= GIVEN TEXT =
================
Royal Used to make a Panel for Canadian Winters and some companies still do. They hold up better than a shinlge but I'm still a fan of standing seam or d-rib in climates that receive heavy snow fall


----------



## Craigslist Hack

madxtreme01 said:


> Do you have any idea what the average time that a family will stay in a home? Last I looked (it was several years ago) and the answer was 9 years. To be honest if that was true I wouldn't care what the roof was rated for, I care more about the efficiency. If a regular asphalt roof lasts 30 years and cost an average of $10k and a metal roof would last 50+ but costs $25k, I'd rather go with the less expensive. If you buy a house at lets say 30, by the time you need to replace the metal roof you wouldn't even be living in that house anymore. I'll take my chances. Here in NJ there are only a few types of siding materials. Most common is vinyl, aluminum is available, but is hard to find. Then you can get brick or stone, and last is stucco. They all perform the same for the most part, it's a matter of what look you would like on the outside of your home.


That way of thinking is exactly why you struggle with profitability. You have a million reasons why people won't spend the money when I can't imagine a reason not to. Anything worth doing is worth doing right. I have also NEVER seen a 30 year shingle. I have seen shingles that claim to be 30year shingles and I have seen them in the yard.

I would never even run a lead with a client that plans to sell their house because that is a built in objection that I can't overcome. If I can't sell the lead why leave the house? There are 30 low ball companies in the phone book cutting each others throats to get that customer. They are trying to figure out a way to sell a roof over for less than $150.00 a square while we are selling metal for more profit on one job than they make in a month. Now I will be the first to tell you we don't do nearly as many roofs a month as my competitors. I also don't have nearly the liability.

Here are a few pics of a $45,000.00 job we did in the country near a town of maybe 300 people. The guy owned a grain elevator and was tired of screwing with junk shingles. He paid cash and was great to work for.


----------



## madxtreme01

looks great, and in your area that might work. In this area there is no such thing as a $45k roof unless its a 15k sq ft house. EVERY and I mean EVERY house in the area I am in has a shingle roof. Most are moving towards the timberline type of roof as their standard 3 tab wears away, but the roofs around here last on average of about 20 years. Vast majority is longer though. Every market is different, and when you have a house that is work 500k it's kinda hard selling them on a roof that's 1/10th the value of the house unless there is a valid reason for needing it. I've never even seen the type of materials you are referring to around here and I am not talking about Home Depot and Lowe's


----------



## Craigslist Hack

madxtreme01 said:


> looks great, and in your area that might work. In this area there is no such thing as a $45k roof unless its a 15k sq ft house. EVERY and I mean EVERY house in the area I am in has a shingle roof. Most are moving towards the timberline type of roof as their standard 3 tab wears away, but the roofs around here last on average of about 20 years. Vast majority is longer though. Every market is different, and when you have a house that is work 500k it's kinda hard selling them on a roof that's 1/10th the value of the house unless there is a valid reason for needing it. I've never even seen the type of materials you are referring to around here and I am not talking about Home Depot and Lowe's


Menard's carries metal roofing and so does ABC, and Shelter. I've put 20,000.00 roofs on 50,000 homes many times. The last shingle roof we did we charged 12k for and it went on a 6,000.00 house.
================
[Extracted data entries]
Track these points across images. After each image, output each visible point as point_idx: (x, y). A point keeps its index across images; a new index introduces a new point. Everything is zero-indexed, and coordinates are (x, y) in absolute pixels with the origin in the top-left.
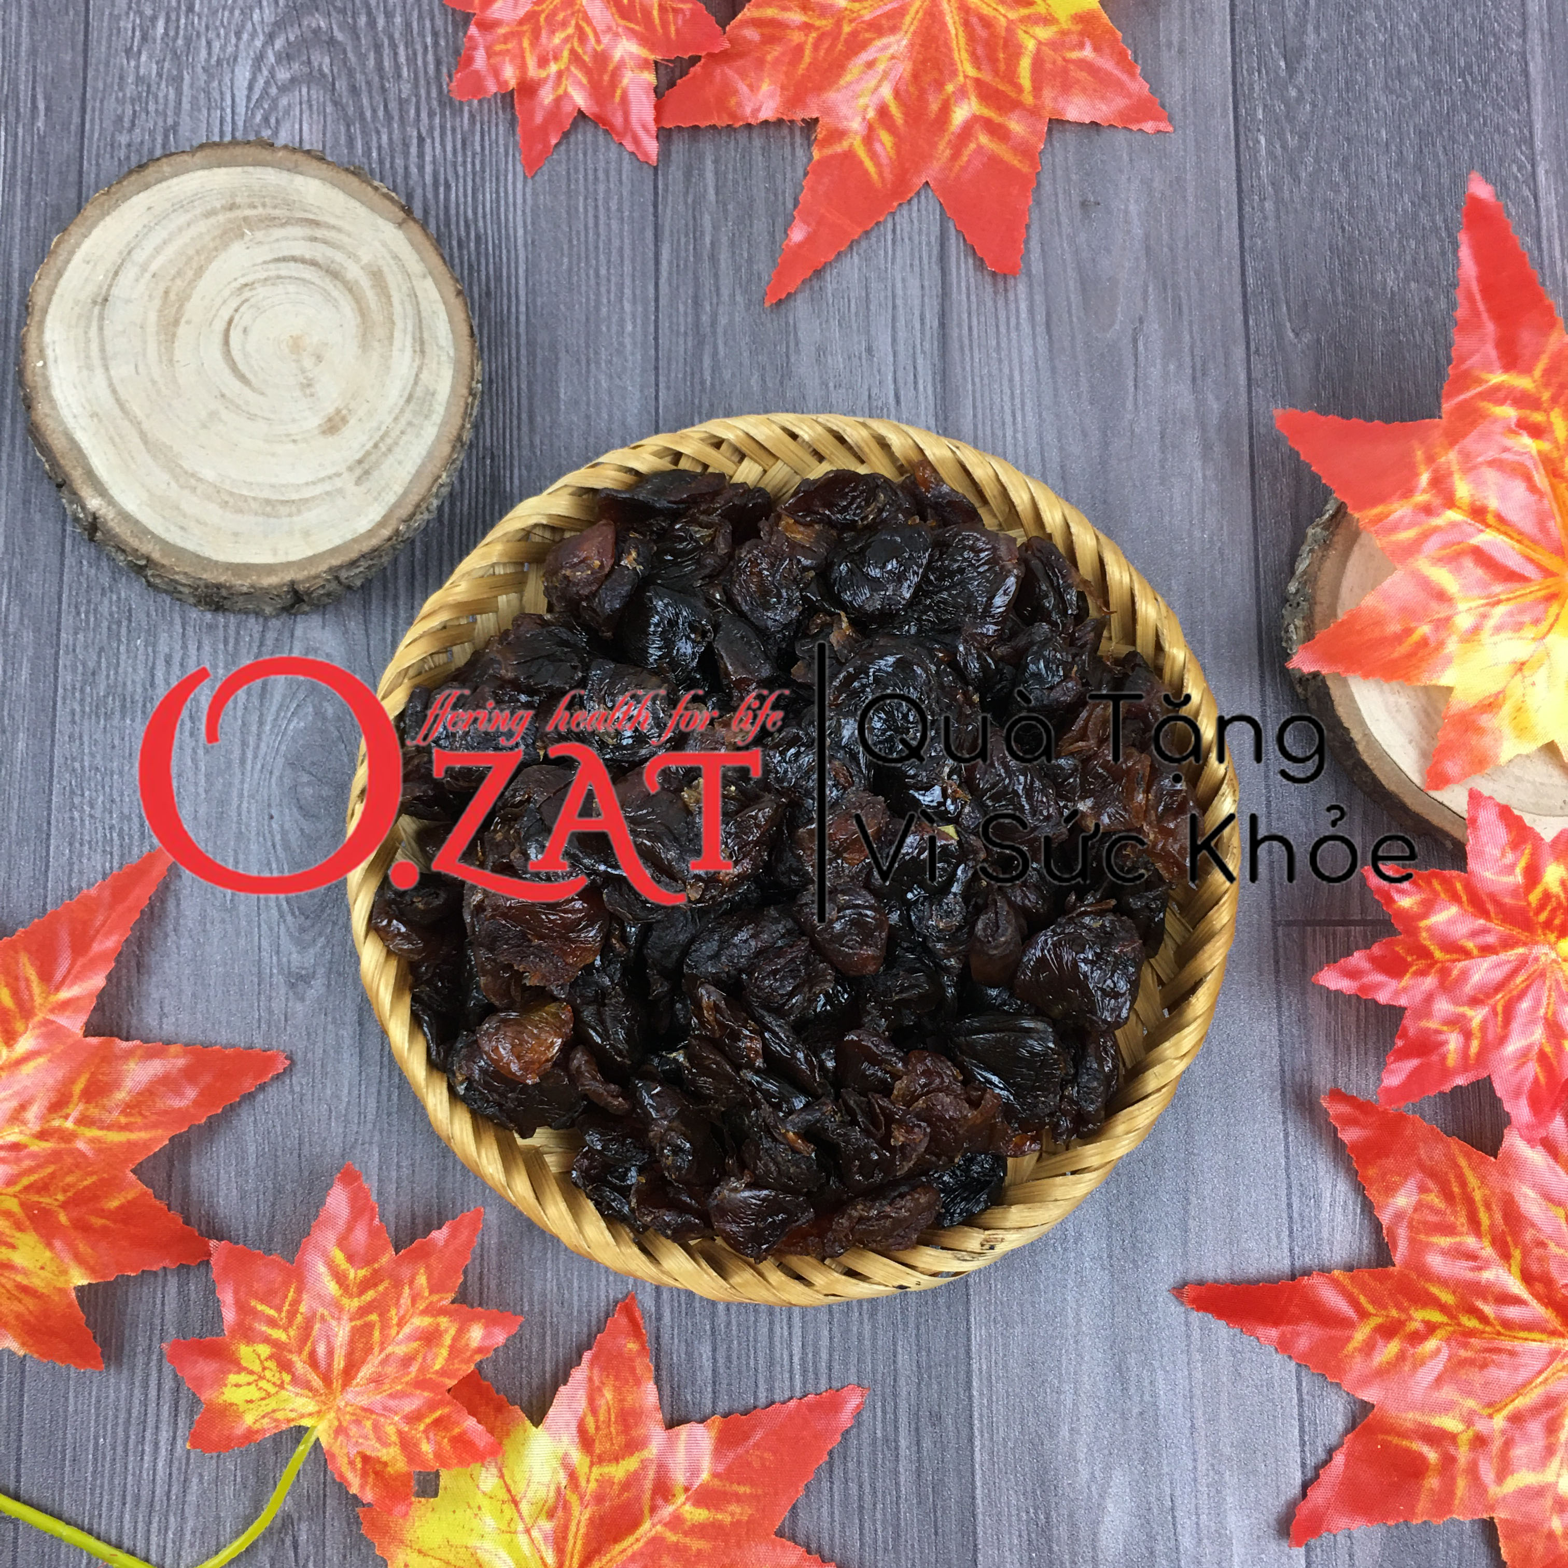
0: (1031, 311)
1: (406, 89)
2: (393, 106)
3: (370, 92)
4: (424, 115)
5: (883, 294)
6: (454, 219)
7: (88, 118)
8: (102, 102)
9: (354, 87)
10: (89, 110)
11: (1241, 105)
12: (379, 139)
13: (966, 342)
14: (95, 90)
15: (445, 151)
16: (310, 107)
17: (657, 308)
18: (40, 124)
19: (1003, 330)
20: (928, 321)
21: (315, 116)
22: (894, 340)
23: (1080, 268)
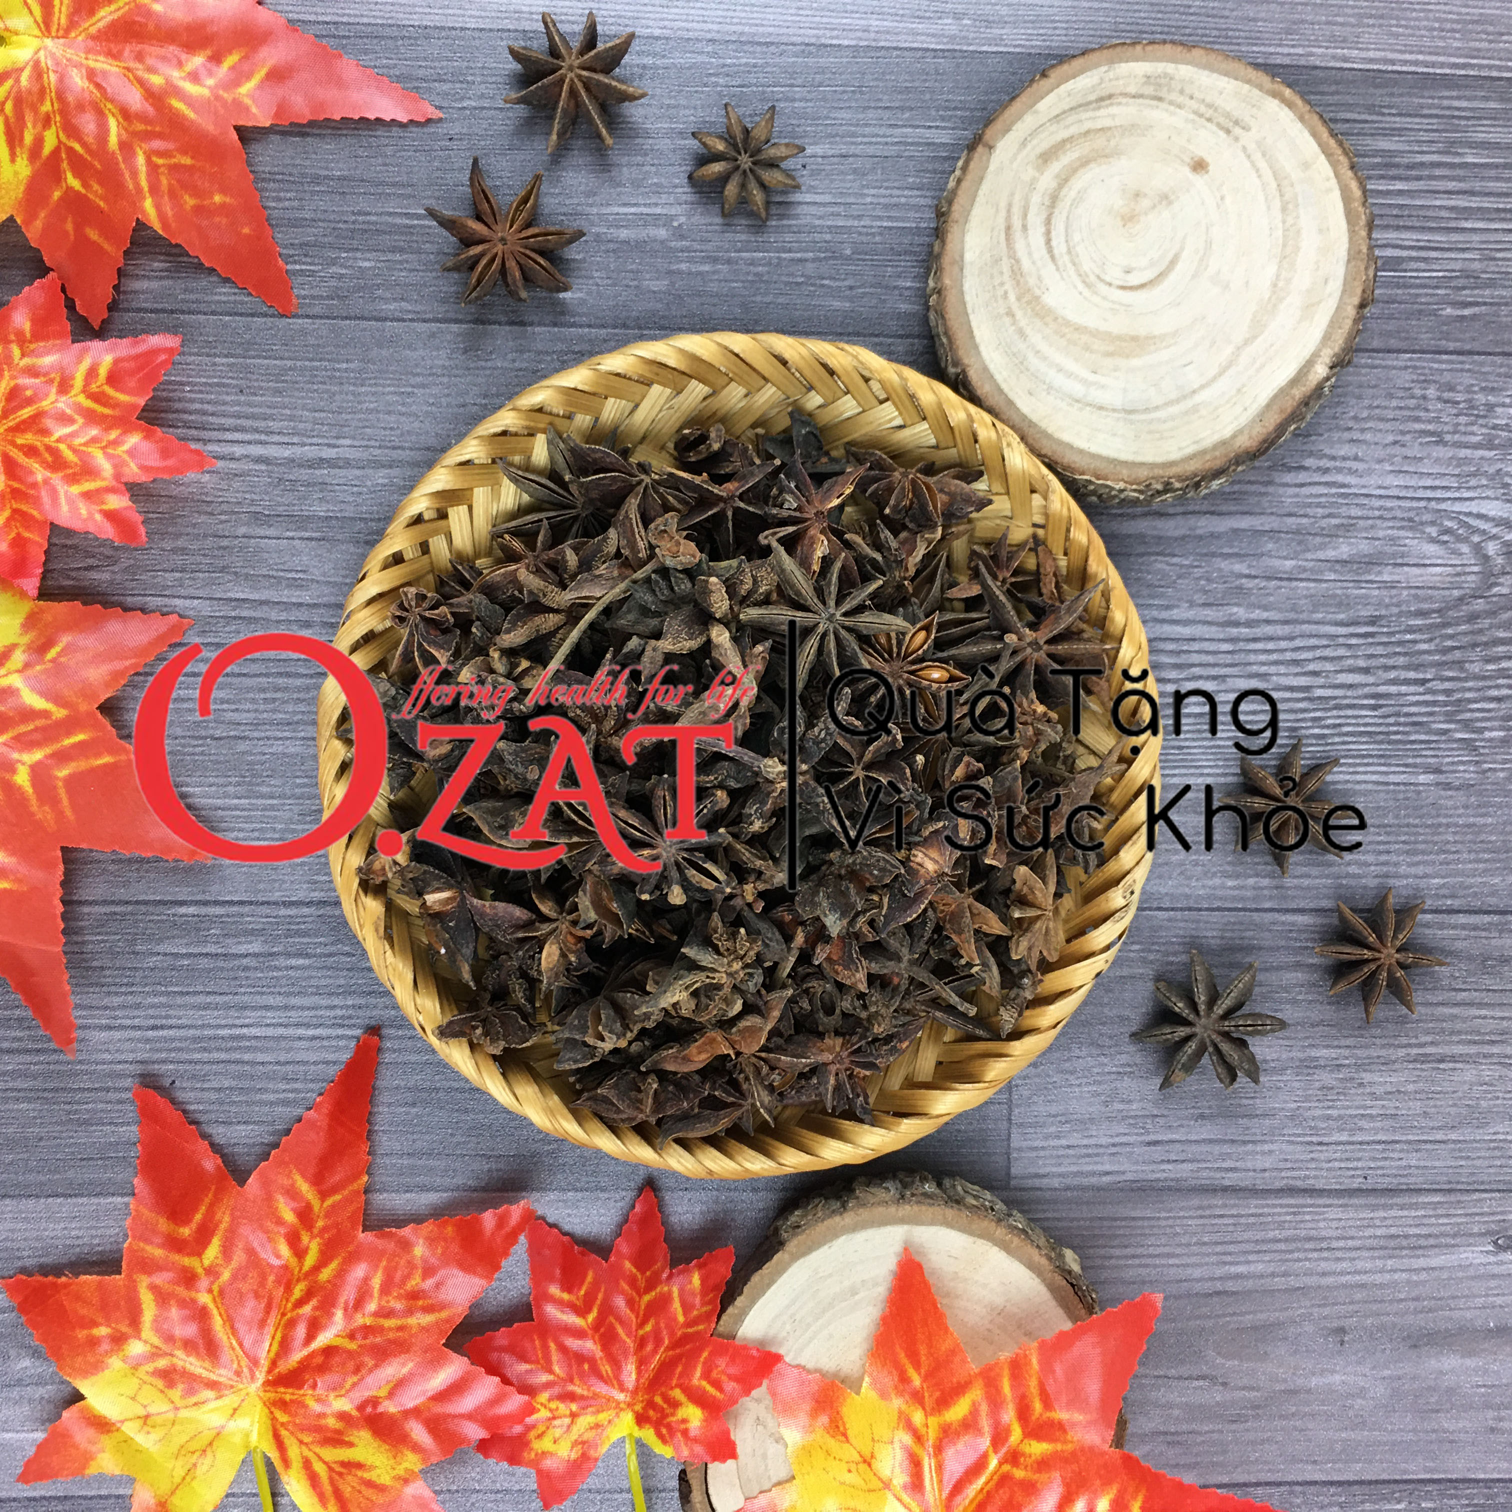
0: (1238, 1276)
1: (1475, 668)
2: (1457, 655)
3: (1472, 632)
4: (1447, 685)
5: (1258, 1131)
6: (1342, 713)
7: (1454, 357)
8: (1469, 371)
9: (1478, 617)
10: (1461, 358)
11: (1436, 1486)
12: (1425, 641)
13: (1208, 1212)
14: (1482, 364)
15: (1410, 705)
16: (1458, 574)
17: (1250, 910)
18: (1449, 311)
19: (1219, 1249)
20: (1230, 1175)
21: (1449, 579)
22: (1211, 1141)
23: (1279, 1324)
================
= EXERCISES =
1. In the roofing thread, condense the paragraph that begins "I would never even run a lead" into a short bulleted list that keeps its main facts.
2. Return, word for word, the part of the roofing thread that opens with the words containing "Here are a few" and closes with "to work for.".

= PER-TASK OUTPUTS =
1.
- The writer will not pursue a lead with a client who plans to sell the house, since that is a built-in objection that cannot be overcome.
- About 30 low-ball companies in the phone book undercut one another for those customers, trying to sell a roof over for less than $150.00 a square.
- The writer's company makes more profit selling metal on one job than those companies make in a month.
- The company does far fewer roofs a month than its competitors but also carries far less liability.

2.
Here are a few pics of a $45,000.00 job we did in the country near a town of maybe 300 people. The guy owned a grain elevator and was tired of screwing with junk shingles. He paid cash and was great to work for.